• [PROBLEM STATEMENT]
Look below for the line holding "Begriffs der" and the line holding "l’attractivité du pays". Transcribe exactly those lines and all lines between them, nothing more.

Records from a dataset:
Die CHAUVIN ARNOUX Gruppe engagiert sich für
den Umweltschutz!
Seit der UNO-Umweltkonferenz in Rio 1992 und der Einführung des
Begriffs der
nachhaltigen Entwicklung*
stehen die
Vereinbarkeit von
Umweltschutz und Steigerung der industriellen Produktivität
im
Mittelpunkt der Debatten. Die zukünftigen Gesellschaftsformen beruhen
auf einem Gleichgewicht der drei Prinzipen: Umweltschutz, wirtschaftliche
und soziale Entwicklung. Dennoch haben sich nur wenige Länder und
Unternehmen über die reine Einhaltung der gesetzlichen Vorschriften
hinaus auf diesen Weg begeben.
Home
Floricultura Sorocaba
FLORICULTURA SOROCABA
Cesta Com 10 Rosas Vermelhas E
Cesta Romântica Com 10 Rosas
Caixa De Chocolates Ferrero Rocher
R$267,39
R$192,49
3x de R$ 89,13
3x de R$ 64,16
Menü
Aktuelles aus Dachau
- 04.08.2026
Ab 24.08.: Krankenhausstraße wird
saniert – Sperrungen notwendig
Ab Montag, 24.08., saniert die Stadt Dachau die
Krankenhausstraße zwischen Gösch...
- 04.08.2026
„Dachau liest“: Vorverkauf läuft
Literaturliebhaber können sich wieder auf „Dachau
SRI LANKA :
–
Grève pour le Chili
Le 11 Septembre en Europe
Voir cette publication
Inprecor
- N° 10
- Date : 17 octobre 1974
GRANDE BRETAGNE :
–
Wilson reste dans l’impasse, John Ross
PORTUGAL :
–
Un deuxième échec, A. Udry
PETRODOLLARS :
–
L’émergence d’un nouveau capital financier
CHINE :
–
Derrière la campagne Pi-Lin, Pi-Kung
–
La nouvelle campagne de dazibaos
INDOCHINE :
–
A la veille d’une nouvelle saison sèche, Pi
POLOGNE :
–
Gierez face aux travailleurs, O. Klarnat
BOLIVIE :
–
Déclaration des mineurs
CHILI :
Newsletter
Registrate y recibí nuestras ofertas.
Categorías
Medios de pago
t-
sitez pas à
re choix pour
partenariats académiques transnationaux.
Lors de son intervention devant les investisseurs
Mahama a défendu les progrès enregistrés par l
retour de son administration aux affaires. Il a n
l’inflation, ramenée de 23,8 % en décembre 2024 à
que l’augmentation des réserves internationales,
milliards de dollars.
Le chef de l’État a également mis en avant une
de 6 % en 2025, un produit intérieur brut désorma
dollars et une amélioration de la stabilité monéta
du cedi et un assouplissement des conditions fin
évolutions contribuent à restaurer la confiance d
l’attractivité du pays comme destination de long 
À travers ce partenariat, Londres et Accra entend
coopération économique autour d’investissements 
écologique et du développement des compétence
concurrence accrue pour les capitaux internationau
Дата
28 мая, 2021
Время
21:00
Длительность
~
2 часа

• [SOLVED PROBLEM]
Begriffs der
nachhaltigen Entwicklung*
stehen die
Vereinbarkeit von
Umweltschutz und Steigerung der industriellen Produktivität
im
Mittelpunkt der Debatten. Die zukünftigen Gesellschaftsformen beruhen
auf einem Gleichgewicht der drei Prinzipen: Umweltschutz, wirtschaftliche
und soziale Entwicklung. Dennoch haben sich nur wenige Länder und
Unternehmen über die reine Einhaltung der gesetzlichen Vorschriften
hinaus auf diesen Weg begeben.
Home
Floricultura Sorocaba
FLORICULTURA SOROCABA
Cesta Com 10 Rosas Vermelhas E
Cesta Romântica Com 10 Rosas
Caixa De Chocolates Ferrero Rocher
R$267,39
R$192,49
3x de R$ 89,13
3x de R$ 64,16
Menü
Aktuelles aus Dachau
- 04.08.2026
Ab 24.08.: Krankenhausstraße wird
saniert – Sperrungen notwendig
Ab Montag, 24.08., saniert die Stadt Dachau die
Krankenhausstraße zwischen Gösch...
- 04.08.2026
„Dachau liest“: Vorverkauf läuft
Literaturliebhaber können sich wieder auf „Dachau
SRI LANKA :
–
Grève pour le Chili
Le 11 Septembre en Europe
Voir cette publication
Inprecor
- N° 10
- Date : 17 octobre 1974
GRANDE BRETAGNE :
–
Wilson reste dans l’impasse, John Ross
PORTUGAL :
–
Un deuxième échec, A. Udry
PETRODOLLARS :
–
L’émergence d’un nouveau capital financier
CHINE :
–
Derrière la campagne Pi-Lin, Pi-Kung
–
La nouvelle campagne de dazibaos
INDOCHINE :
–
A la veille d’une nouvelle saison sèche, Pi
POLOGNE :
–
Gierez face aux travailleurs, O. Klarnat
BOLIVIE :
–
Déclaration des mineurs
CHILI :
Newsletter
Registrate y recibí nuestras ofertas.
Categorías
Medios de pago
t-
sitez pas à
re choix pour
partenariats académiques transnationaux.
Lors de son intervention devant les investisseurs
Mahama a défendu les progrès enregistrés par l
retour de son administration aux affaires. Il a n
l’inflation, ramenée de 23,8 % en décembre 2024 à
que l’augmentation des réserves internationales,
milliards de dollars.
Le chef de l’État a également mis en avant une
de 6 % en 2025, un produit intérieur brut désorma
dollars et une amélioration de la stabilité monéta
du cedi et un assouplissement des conditions fin
évolutions contribuent à restaurer la confiance d
l’attractivité du pays comme destination de long 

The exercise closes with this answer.